## Exercise goal
The entries must be set down again word for word; no pictures belong in the copy.

[Records contained in a dataset]

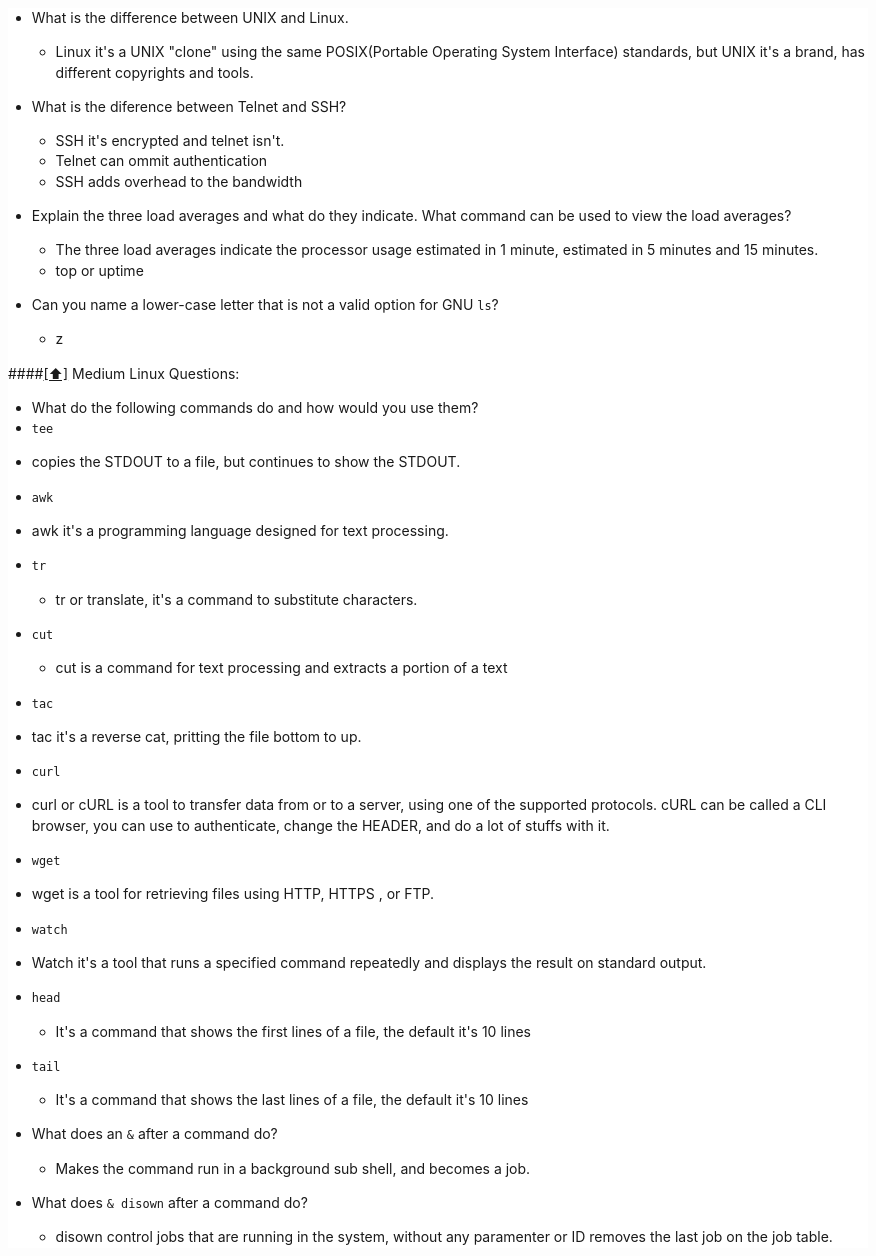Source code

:* What is the difference between UNIX and Linux.
  - Linux it's a UNIX "clone" using the same POSIX(Portable Operating System Interface) standards, but UNIX it's a brand, has different copyrights and tools.

* What is the diference between Telnet and SSH?
  - SSH it's encrypted and telnet isn't.
  - Telnet can ommit authentication
  - SSH adds overhead to the bandwidth

* Explain the three load averages and what do they indicate. What command can be used to view the load averages?
  - The three load averages indicate the processor usage estimated in 1 minute, estimated in 5 minutes and 15 minutes.
  - top or uptime

* Can you name a lower-case letter that is not a valid option for GNU ```ls```?
  - z

####[[⬆]](#toc) <a name='medium'>Medium Linux Questions:</a>

* What do the following commands do and how would you use them?
 * ```tee```
  - copies the STDOUT to a file, but continues to show the STDOUT.

 * ```awk```
  - awk it's a programming language designed for text processing.

 * ```tr```
   - tr or translate, it's a command to substitute characters.

 * ```cut```
   - cut is a command for text processing and extracts a portion of a text

 * ```tac```
  - tac it's a reverse cat, pritting the file bottom to up.

 * ```curl```
  - curl or cURL is a tool to transfer data from or to a server, using one of the supported protocols. cURL can be called a CLI browser, you can use to authenticate, change the HEADER, and do a lot of stuffs with it.

 * ```wget```
  - wget is a tool for retrieving files using HTTP, HTTPS , or FTP.

 * ```watch```
  - Watch it's a tool that runs a specified command repeatedly and displays the result on standard output.

 * ```head```
   - It's a command that shows the first lines of a file, the default it's 10 lines

 * ```tail```
   - It's a command that shows the last lines of a file, the default it's 10 lines

* What does an ```&``` after a command do?
  - Makes the command run in a background sub shell, and becomes a job.

* What does ```& disown``` after a command do?
  - disown control jobs that are running in the system, without any paramenter or ID removes the last job on the job table.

## Solved problem
Source code

:* What is the difference between UNIX and Linux.
  - Linux it's a UNIX "clone" using the same POSIX(Portable Operating System Interface) standards, but UNIX it's a brand, has different copyrights and tools.

* What is the diference between Telnet and SSH?
  - SSH it's encrypted and telnet isn't.
  - Telnet can ommit authentication
  - SSH adds overhead to the bandwidth

* Explain the three load averages and what do they indicate. What command can be used to view the load averages?
  - The three load averages indicate the processor usage estimated in 1 minute, estimated in 5 minutes and 15 minutes.
  - top or uptime

* Can you name a lower-case letter that is not a valid option for GNU ```ls```?
  - z

####[[⬆]](#toc) <a name='medium'>Medium Linux Questions:</a>

* What do the following commands do and how would you use them?
 * ```tee```
  - copies the STDOUT to a file, but continues to show the STDOUT.

 * ```awk```
  - awk it's a programming language designed for text processing.

 * ```tr```
   - tr or translate, it's a command to substitute characters.

 * ```cut```
   - cut is a command for text processing and extracts a portion of a text

 * ```tac```
  - tac it's a reverse cat, pritting the file bottom to up.

 * ```curl```
  - curl or cURL is a tool to transfer data from or to a server, using one of the supported protocols. cURL can be called a CLI browser, you can use to authenticate, change the HEADER, and do a lot of stuffs with it.

 * ```wget```
  - wget is a tool for retrieving files using HTTP, HTTPS , or FTP.

 * ```watch```
  - Watch it's a tool that runs a specified command repeatedly and displays the result on standard output.

 * ```head```
   - It's a command that shows the first lines of a file, the default it's 10 lines

 * ```tail```
   - It's a command that shows the last lines of a file, the default it's 10 lines

* What does an ```&``` after a command do?
  - Makes the command run in a background sub shell, and becomes a job.

* What does ```& disown``` after a command do?
  - disown control jobs that are running in the system, without any paramenter or ID removes the last job on the job table.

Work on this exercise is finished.